Data records
=-=-=-=-=
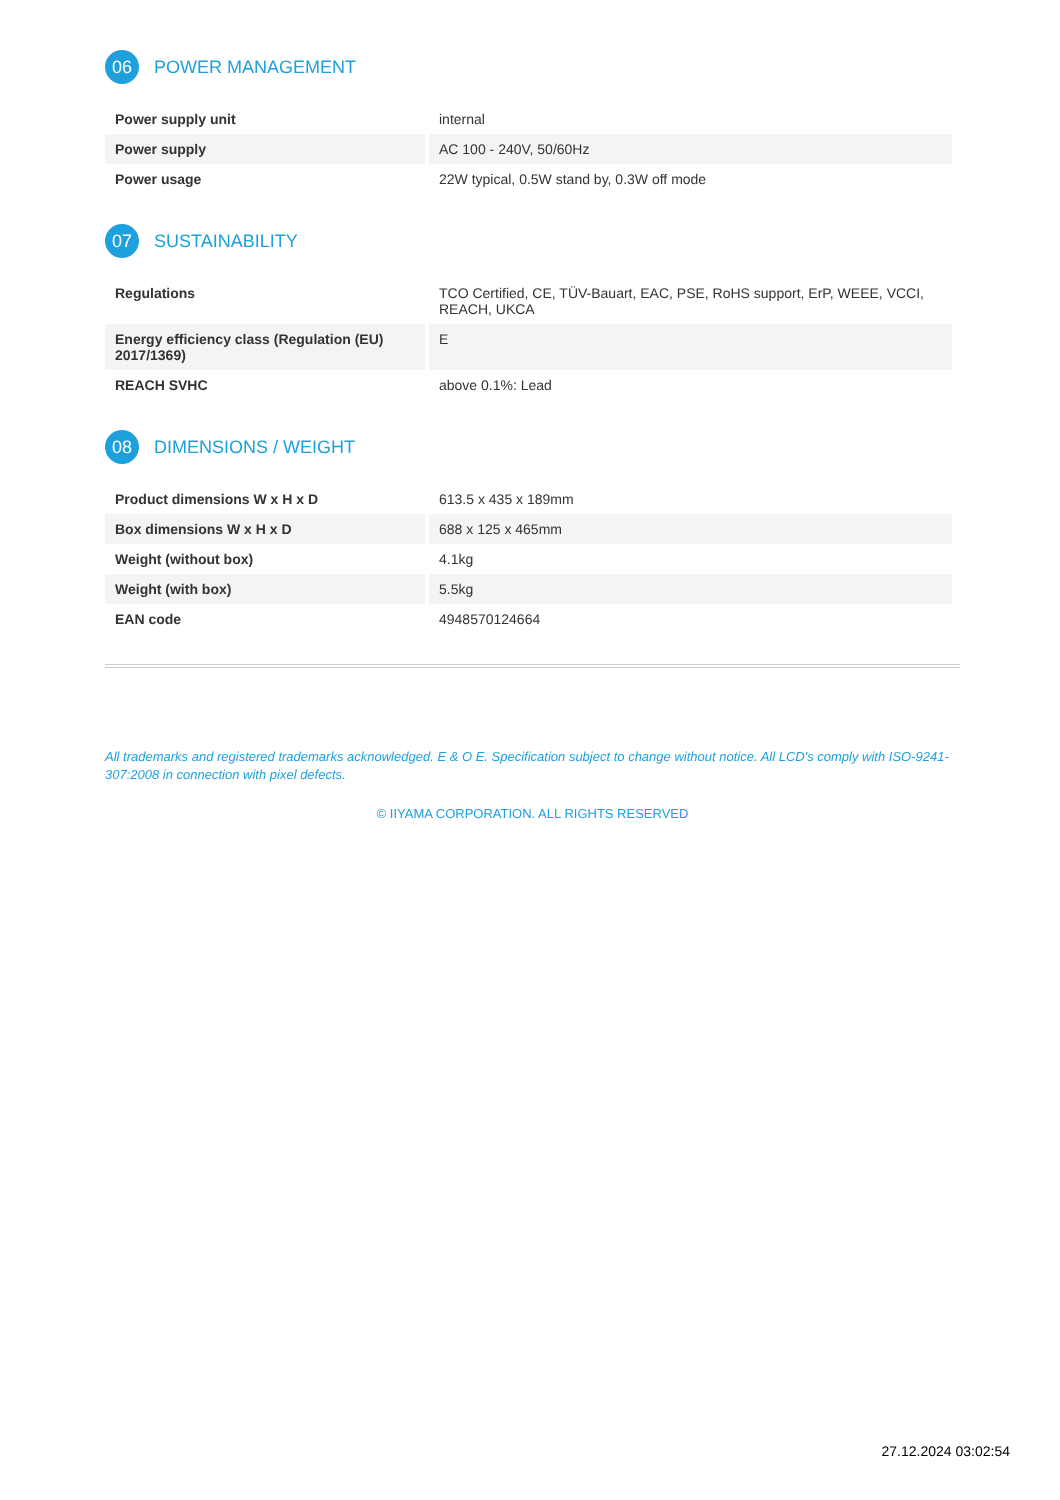06
POWER MANAGEMENT
| Power supply unit | internal |
| Power supply | AC 100 - 240V, 50/60Hz |
| Power usage | 22W typical, 0.5W stand by, 0.3W off mode |
07
SUSTAINABILITY
| Regulations | TCO Certified, CE, TÜV-Bauart, EAC, PSE, RoHS support, ErP, WEEE, VCCI, REACH, UKCA |
| Energy efficiency class (Regulation (EU) 2017/1369) | E |
| REACH SVHC | above 0.1%: Lead |
08
DIMENSIONS / WEIGHT
| Product dimensions W x H x D | 613.5 x 435 x 189mm |
| Box dimensions W x H x D | 688 x 125 x 465mm |
| Weight (without box) | 4.1kg |
| Weight (with box) | 5.5kg |
| EAN code | 4948570124664 |
All trademarks and registered trademarks acknowledged. E & O E. Specification subject to change without notice. All LCD's comply with ISO-9241-307:2008 in connection with pixel defects.
© IIYAMA CORPORATION. ALL RIGHTS RESERVED
27.12.2024 03:02:54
=-=-=-=-=
ABOUT THIS TASK >> Nothing but the lines from the start of the records above through the line with "125 x 465mm |" should be retyped, each exactly as written; leave out all pictures.

REPLY >>
06
POWER MANAGEMENT
| Power supply unit | internal |
| Power supply | AC 100 - 240V, 50/60Hz |
| Power usage | 22W typical, 0.5W stand by, 0.3W off mode |
07
SUSTAINABILITY
| Regulations | TCO Certified, CE, TÜV-Bauart, EAC, PSE, RoHS support, ErP, WEEE, VCCI, REACH, UKCA |
| Energy efficiency class (Regulation (EU) 2017/1369) | E |
| REACH SVHC | above 0.1%: Lead |
08
DIMENSIONS / WEIGHT
| Product dimensions W x H x D | 613.5 x 435 x 189mm |
| Box dimensions W x H x D | 688 x 125 x 465mm |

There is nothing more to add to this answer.